Exercise:
Your answer should be one number, the count of lines in the records that carry the string "annoated".

Task data:
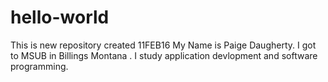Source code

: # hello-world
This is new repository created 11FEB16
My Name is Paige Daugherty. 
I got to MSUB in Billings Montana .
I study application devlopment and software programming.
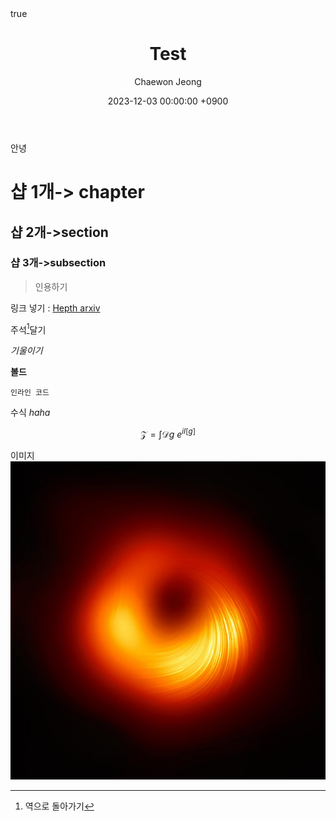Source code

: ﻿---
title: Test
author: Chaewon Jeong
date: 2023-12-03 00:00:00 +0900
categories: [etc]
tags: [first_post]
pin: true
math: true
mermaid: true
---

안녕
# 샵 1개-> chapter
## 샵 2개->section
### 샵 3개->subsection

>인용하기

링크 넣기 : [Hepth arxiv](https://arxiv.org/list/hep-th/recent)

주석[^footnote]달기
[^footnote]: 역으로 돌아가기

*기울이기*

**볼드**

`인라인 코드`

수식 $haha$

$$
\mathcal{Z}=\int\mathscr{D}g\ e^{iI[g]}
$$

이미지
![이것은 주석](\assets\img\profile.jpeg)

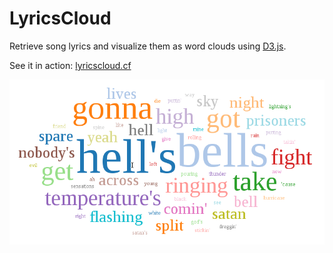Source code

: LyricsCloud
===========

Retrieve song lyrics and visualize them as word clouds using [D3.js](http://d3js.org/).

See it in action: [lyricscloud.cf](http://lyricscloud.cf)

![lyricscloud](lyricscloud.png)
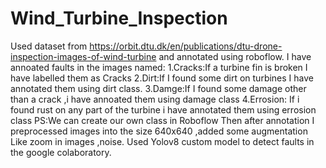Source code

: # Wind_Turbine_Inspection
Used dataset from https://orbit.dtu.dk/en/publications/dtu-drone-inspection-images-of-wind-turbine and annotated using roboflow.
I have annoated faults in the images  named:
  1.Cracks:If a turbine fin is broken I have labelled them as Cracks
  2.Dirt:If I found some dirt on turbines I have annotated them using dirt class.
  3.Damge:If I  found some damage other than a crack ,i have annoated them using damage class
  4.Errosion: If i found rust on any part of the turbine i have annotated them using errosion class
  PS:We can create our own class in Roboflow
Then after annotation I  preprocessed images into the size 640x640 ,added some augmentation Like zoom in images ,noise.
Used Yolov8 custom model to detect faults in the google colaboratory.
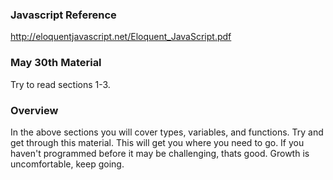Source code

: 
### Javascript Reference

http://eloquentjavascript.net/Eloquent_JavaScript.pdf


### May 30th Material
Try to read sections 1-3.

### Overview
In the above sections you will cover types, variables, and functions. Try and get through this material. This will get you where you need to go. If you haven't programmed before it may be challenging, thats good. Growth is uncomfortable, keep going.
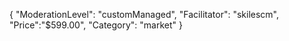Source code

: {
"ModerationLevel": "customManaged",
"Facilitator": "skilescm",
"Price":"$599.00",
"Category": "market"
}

Answer to the problem:
2